В это время во двор вошел отец Нади.
— Разве это баба? — сказал он.
Надин отец поднял валявшуюся рядом деревянную щепку, сделал, казалось, всего два-три движения, и — о, чудо! — наша баба превратилась в симпатичную девочку в шапке, с челкой, небольшим носиком и милой улыбкой. Более того, эта девочка была удивительно похожа на Надю.
Хорошо помню впечатление, которое произвел на меня Надин отец: высокий, стройный, в красивом заграничном пальто, с внешностью настоящего артиста. Все наши знакомые носили в то время обычную малопривлекательную советскую одежду. А скульптор Лавров вернулся в Россию из Франции с женой-француженкой и дочерью Надей. Они жили в нашем доме на первом этаже в коммунальной квартире, мы жили на втором.
Скульптор Лавров создал очень популярную скульптуру «Сталин и Мамлакат», и хотя их автор был репрессирован, ее копии находились во многих местах, в том числе и в нашей школе. На ней сохранилась гравировка его имени.
Почему мне так запомнился этот незначительный эпизод с «бабой»? Возможно, потому, что после этого я больше никогда не видела Надиного отца. С нами, детьми, никогда не обсуждались случаи исчезновения людей из нашего дома. Но арест Лаврова вскоре перестал быть для нас секретом. Его жена — нежная, кроткая женщина, почти не говорившая по-русски, осталась с дочерью одна, в безвыходном положении. Наша мама не могла не помочь попавшему в беду человеку. А чтобы это не выглядело милостыней, она предложила Надиной маме давать нам с сестрой уроки музыки.
Так у нас появилась учительница музыки.

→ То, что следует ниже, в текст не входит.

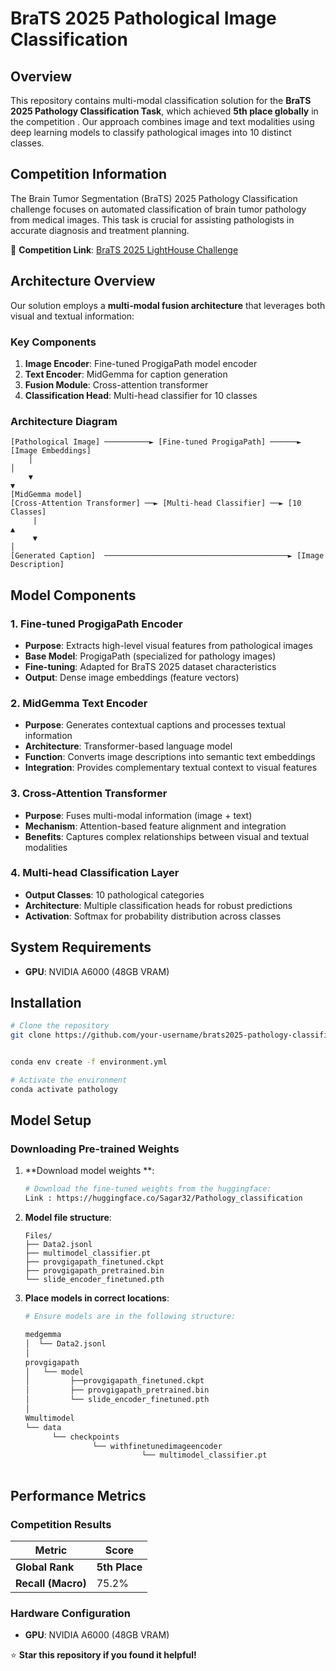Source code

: # BraTS 2025 Pathological Image Classification 

## Overview

This repository contains  multi-modal classification solution for the **BraTS 2025 Pathology Classification Task**, which achieved **5th place globally** in the competition . Our approach combines image and text modalities using  deep learning models to classify pathological images into 10 distinct classes.

## Competition Information

The Brain Tumor Segmentation (BraTS) 2025 Pathology Classification challenge focuses on automated classification of brain tumor pathology from medical images. This task is crucial for assisting pathologists in accurate diagnosis and treatment planning.

🔗 **Competition Link**: [BraTS 2025 LightHouse Challenge](https://www.synapse.org/Synapse:syn64153130/wiki/631458)

## Architecture Overview

Our solution employs a **multi-modal fusion architecture** that leverages both visual and textual information:

### Key Components

1. **Image Encoder**: Fine-tuned ProgigaPath model encoder
2. **Text Encoder**: MidGemma for caption generation
3. **Fusion Module**: Cross-attention transformer
4. **Classification Head**: Multi-head classifier for 10 classes

### Architecture Diagram

```
[Pathological Image] ──────────► [Fine-tuned ProgigaPath] ──────► [Image Embeddings]
    │                                                                     │
    ▼                                                                     ▼
[MidGemma model]                                                   [Cross-Attention Transformer] ──► [Multi-head Classifier] ──► [10 Classes]
     |                                                                    ▲
     ▼                                                                    │
[Generated Caption]  ─────────────────────────────────────────► [Image Description]
```


## Model Components

### 1. Fine-tuned ProgigaPath Encoder
- **Purpose**: Extracts high-level visual features from pathological images
- **Base Model**: ProgigaPath (specialized for pathology images)
- **Fine-tuning**: Adapted for BraTS 2025 dataset characteristics
- **Output**: Dense image embeddings (feature vectors)

### 2. MidGemma Text Encoder
- **Purpose**: Generates contextual captions and processes textual information
- **Architecture**: Transformer-based language model
- **Function**: Converts image descriptions into semantic text embeddings
- **Integration**: Provides complementary textual context to visual features

### 3. Cross-Attention Transformer
- **Purpose**: Fuses multi-modal information (image + text)
- **Mechanism**: Attention-based feature alignment and integration
- **Benefits**: Captures complex relationships between visual and textual modalities

### 4. Multi-head Classification Layer
- **Output Classes**: 10 pathological categories
- **Architecture**: Multiple classification heads for robust predictions
- **Activation**: Softmax for probability distribution across classes

## System Requirements

- **GPU**: NVIDIA A6000 (48GB VRAM) 

## Installation

```bash
# Clone the repository
git clone https://github.com/your-username/brats2025-pathology-classification.git


conda env create -f environment.yml

# Activate the environment
conda activate pathology
```

## Model Setup

### Downloading Pre-trained Weights

1. **Download model weights **:
   ```bash
   # Download the fine-tuned weights from the huggingface: 
   Link : https://huggingface.co/Sagar32/Pathology_classification
   ```

2. **Model file structure**:
   ```
   Files/
   ├── Data2.jsonl
   ├── multimodel_classifier.pt
   ├── provgigapath_finetuned.ckpt
   ├── provgigapath_pretrained.bin
   └── slide_encoder_finetuned.pth
   ```

3. **Place models in correct locations**:
   ```bash
   # Ensure models are in the following structure:

   medgemma
   │  └── Data2.jsonl
   │
   provgigapath
   │   └── model  
   │         ├──provgigapath_finetuned.ckpt
   │         ├── provgigapath_pretrained.bin
   │         └── slide_encoder_finetuned.pth
   │ 
   Wmultimodel
   └── data
         └── checkpoints
                  └── withfinetunedimageencoder
                             └── multimodel_classifier.pt
  
   ```




## Performance Metrics

### Competition Results

| Metric | Score |
|--------|-------|
| **Global Rank** | **5th Place**  |
| **Recall (Macro)** | 75.2% |



### Hardware Configuration
- **GPU**: NVIDIA A6000 (48GB VRAM)



⭐ **Star this repository if you found it helpful!**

Она не была профессиональным педагогом, а мы, пользуясь мягким характером нашей преподавательницы, часто не выполняли задания, прятались от нее у соседей или запирались в туалете. На что она реагировала совершенно беззлобно: «Ничего, приду в другой раз». Лишь позднее мы поняли, почему наши родители не особо настаивали на том, чтобы мы изменили свое отношение к урокам музыки: они почти не обращали внимания на наши прогулы и игру в прятки. Ведь истинной целью этих занятий было вовсе не наше музыкальное образование…
И все же кое-какие навыки остались: весной 1941 года меня приняли в музыкальную школу. Но война смешала все карты. После возвращения из эвакуации мы уже не застали ни Надю, ни ее маму. Лишь в подъезде долго еще валялись книги на французском языке. Продать их было невозможно, и все они пошли на растопку еще до конца войны.
Почти в каждой квартире нашего дома кто-то был репрессирован. В нашем подъезде жила Лера Левинсон, моя ровесница. Мы одновременно поступали во Второй московский медицинский институт, а потом некоторое время после его окончания работали в одном роддоме микропедиатрами. Ее мать работала кардиологом в Боткинской больнице, а отца не было. Он объявился много позже и совершенно внезапно, в 55-м или 56-м году — вернулся из лагеря, после чего, увы, долго не протянул… Лера сейчас живет в Бостоне, и мы иногда общаемся.